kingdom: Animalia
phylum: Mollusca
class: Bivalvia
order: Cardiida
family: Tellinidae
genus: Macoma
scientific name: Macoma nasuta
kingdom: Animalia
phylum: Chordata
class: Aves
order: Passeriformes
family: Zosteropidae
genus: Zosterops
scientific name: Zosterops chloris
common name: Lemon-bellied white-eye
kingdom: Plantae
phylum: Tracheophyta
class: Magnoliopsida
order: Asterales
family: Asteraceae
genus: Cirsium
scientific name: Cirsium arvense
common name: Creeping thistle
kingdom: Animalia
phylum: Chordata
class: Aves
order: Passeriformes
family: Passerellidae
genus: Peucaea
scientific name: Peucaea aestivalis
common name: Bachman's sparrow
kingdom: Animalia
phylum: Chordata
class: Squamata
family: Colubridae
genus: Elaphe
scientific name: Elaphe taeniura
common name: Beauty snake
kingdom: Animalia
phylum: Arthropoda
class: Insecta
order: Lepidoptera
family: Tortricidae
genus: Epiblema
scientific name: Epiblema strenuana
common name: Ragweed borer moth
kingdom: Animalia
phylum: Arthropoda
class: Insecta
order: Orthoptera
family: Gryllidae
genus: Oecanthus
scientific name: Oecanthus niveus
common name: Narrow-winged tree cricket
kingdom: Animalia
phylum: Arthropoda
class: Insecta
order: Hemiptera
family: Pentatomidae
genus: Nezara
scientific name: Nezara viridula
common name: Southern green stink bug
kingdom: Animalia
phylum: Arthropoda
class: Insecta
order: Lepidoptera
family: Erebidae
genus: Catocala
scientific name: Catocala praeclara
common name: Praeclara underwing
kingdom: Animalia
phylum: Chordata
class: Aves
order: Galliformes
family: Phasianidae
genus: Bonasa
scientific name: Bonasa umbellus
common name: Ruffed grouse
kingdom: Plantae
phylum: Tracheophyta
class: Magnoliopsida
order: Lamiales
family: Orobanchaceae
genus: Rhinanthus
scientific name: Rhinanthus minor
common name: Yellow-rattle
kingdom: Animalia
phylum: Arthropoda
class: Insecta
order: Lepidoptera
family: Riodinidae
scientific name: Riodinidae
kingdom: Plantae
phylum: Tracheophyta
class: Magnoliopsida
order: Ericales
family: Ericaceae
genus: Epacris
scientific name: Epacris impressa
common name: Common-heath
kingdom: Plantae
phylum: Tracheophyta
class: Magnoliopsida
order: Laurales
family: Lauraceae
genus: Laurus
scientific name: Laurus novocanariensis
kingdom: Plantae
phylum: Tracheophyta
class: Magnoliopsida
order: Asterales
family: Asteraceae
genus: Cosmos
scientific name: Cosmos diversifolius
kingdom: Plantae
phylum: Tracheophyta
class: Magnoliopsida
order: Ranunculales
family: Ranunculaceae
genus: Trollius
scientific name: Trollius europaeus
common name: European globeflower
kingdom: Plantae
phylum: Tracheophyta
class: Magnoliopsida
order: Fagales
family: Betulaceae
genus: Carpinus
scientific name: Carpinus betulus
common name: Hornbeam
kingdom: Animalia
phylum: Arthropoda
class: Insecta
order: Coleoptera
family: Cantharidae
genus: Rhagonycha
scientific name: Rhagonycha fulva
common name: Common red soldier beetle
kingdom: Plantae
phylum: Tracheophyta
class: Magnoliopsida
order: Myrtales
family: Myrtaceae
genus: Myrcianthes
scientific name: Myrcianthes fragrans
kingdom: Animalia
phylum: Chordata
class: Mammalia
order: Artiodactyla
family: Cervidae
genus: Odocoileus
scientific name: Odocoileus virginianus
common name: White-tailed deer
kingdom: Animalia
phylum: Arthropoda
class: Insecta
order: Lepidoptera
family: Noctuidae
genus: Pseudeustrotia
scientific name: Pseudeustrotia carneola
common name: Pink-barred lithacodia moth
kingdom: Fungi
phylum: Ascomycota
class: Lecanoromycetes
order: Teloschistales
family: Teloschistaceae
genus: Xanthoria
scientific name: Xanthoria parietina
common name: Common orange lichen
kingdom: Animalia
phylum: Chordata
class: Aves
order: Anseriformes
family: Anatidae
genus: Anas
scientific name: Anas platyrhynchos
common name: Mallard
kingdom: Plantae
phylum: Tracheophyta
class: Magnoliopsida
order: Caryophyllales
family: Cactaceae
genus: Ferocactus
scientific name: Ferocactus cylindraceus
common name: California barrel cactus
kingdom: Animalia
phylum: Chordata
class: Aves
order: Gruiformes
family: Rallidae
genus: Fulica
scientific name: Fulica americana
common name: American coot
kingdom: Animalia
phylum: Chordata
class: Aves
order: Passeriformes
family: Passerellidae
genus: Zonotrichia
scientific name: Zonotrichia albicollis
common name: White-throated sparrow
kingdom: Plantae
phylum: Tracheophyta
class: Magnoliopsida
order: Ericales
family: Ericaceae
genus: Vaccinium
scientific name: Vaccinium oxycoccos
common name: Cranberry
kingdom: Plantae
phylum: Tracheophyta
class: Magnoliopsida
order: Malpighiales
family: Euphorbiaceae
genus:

++++++

Please rewrite all the lines above, swapping "scientific name" for "species" wherever it occurs and keeping everything else the same.

RESULT:
kingdom: Animalia
phylum: Mollusca
class: Bivalvia
order: Cardiida
family: Tellinidae
genus: Macoma
species: Macoma nasuta
kingdom: Animalia
phylum: Chordata
class: Aves
order: Passeriformes
family: Zosteropidae
genus: Zosterops
species: Zosterops chloris
common name: Lemon-bellied white-eye
kingdom: Plantae
phylum: Tracheophyta
class: Magnoliopsida
order: Asterales
family: Asteraceae
genus: Cirsium
species: Cirsium arvense
common name: Creeping thistle
kingdom: Animalia
phylum: Chordata
class: Aves
order: Passeriformes
family: Passerellidae
genus: Peucaea
species: Peucaea aestivalis
common name: Bachman's sparrow
kingdom: Animalia
phylum: Chordata
class: Squamata
family: Colubridae
genus: Elaphe
species: Elaphe taeniura
common name: Beauty snake
kingdom: Animalia
phylum: Arthropoda
class: Insecta
order: Lepidoptera
family: Tortricidae
genus: Epiblema
species: Epiblema strenuana
common name: Ragweed borer moth
kingdom: Animalia
phylum: Arthropoda
class: Insecta
order: Orthoptera
family: Gryllidae
genus: Oecanthus
species: Oecanthus niveus
common name: Narrow-winged tree cricket
kingdom: Animalia
phylum: Arthropoda
class: Insecta
order: Hemiptera
family: Pentatomidae
genus: Nezara
species: Nezara viridula
common name: Southern green stink bug
kingdom: Animalia
phylum: Arthropoda
class: Insecta
order: Lepidoptera
family: Erebidae
genus: Catocala
species: Catocala praeclara
common name: Praeclara underwing
kingdom: Animalia
phylum: Chordata
class: Aves
order: Galliformes
family: Phasianidae
genus: Bonasa
species: Bonasa umbellus
common name: Ruffed grouse
kingdom: Plantae
phylum: Tracheophyta
class: Magnoliopsida
order: Lamiales
family: Orobanchaceae
genus: Rhinanthus
species: Rhinanthus minor
common name: Yellow-rattle
kingdom: Animalia
phylum: Arthropoda
class: Insecta
order: Lepidoptera
family: Riodinidae
species: Riodinidae
kingdom: Plantae
phylum: Tracheophyta
class: Magnoliopsida
order: Ericales
family: Ericaceae
genus: Epacris
species: Epacris impressa
common name: Common-heath
kingdom: Plantae
phylum: Tracheophyta
class: Magnoliopsida
order: Laurales
family: Lauraceae
genus: Laurus
species: Laurus novocanariensis
kingdom: Plantae
phylum: Tracheophyta
class: Magnoliopsida
order: Asterales
family: Asteraceae
genus: Cosmos
species: Cosmos diversifolius
kingdom: Plantae
phylum: Tracheophyta
class: Magnoliopsida
order: Ranunculales
family: Ranunculaceae
genus: Trollius
species: Trollius europaeus
common name: European globeflower
kingdom: Plantae
phylum: Tracheophyta
class: Magnoliopsida
order: Fagales
family: Betulaceae
genus: Carpinus
species: Carpinus betulus
common name: Hornbeam
kingdom: Animalia
phylum: Arthropoda
class: Insecta
order: Coleoptera
family: Cantharidae
genus: Rhagonycha
species: Rhagonycha fulva
common name: Common red soldier beetle
kingdom: Plantae
phylum: Tracheophyta
class: Magnoliopsida
order: Myrtales
family: Myrtaceae
genus: Myrcianthes
species: Myrcianthes fragrans
kingdom: Animalia
phylum: Chordata
class: Mammalia
order: Artiodactyla
family: Cervidae
genus: Odocoileus
species: Odocoileus virginianus
common name: White-tailed deer
kingdom: Animalia
phylum: Arthropoda
class: Insecta
order: Lepidoptera
family: Noctuidae
genus: Pseudeustrotia
species: Pseudeustrotia carneola
common name: Pink-barred lithacodia moth
kingdom: Fungi
phylum: Ascomycota
class: Lecanoromycetes
order: Teloschistales
family: Teloschistaceae
genus: Xanthoria
species: Xanthoria parietina
common name: Common orange lichen
kingdom: Animalia
phylum: Chordata
class: Aves
order: Anseriformes
family: Anatidae
genus: Anas
species: Anas platyrhynchos
common name: Mallard
kingdom: Plantae
phylum: Tracheophyta
class: Magnoliopsida
order: Caryophyllales
family: Cactaceae
genus: Ferocactus
species: Ferocactus cylindraceus
common name: California barrel cactus
kingdom: Animalia
phylum: Chordata
class: Aves
order: Gruiformes
family: Rallidae
genus: Fulica
species: Fulica americana
common name: American coot
kingdom: Animalia
phylum: Chordata
class: Aves
order: Passeriformes
family: Passerellidae
genus: Zonotrichia
species: Zonotrichia albicollis
common name: White-throated sparrow
kingdom: Plantae
phylum: Tracheophyta
class: Magnoliopsida
order: Ericales
family: Ericaceae
genus: Vaccinium
species: Vaccinium oxycoccos
common name: Cranberry
kingdom: Plantae
phylum: Tracheophyta
class: Magnoliopsida
order: Malpighiales
family: Euphorbiaceae
genus:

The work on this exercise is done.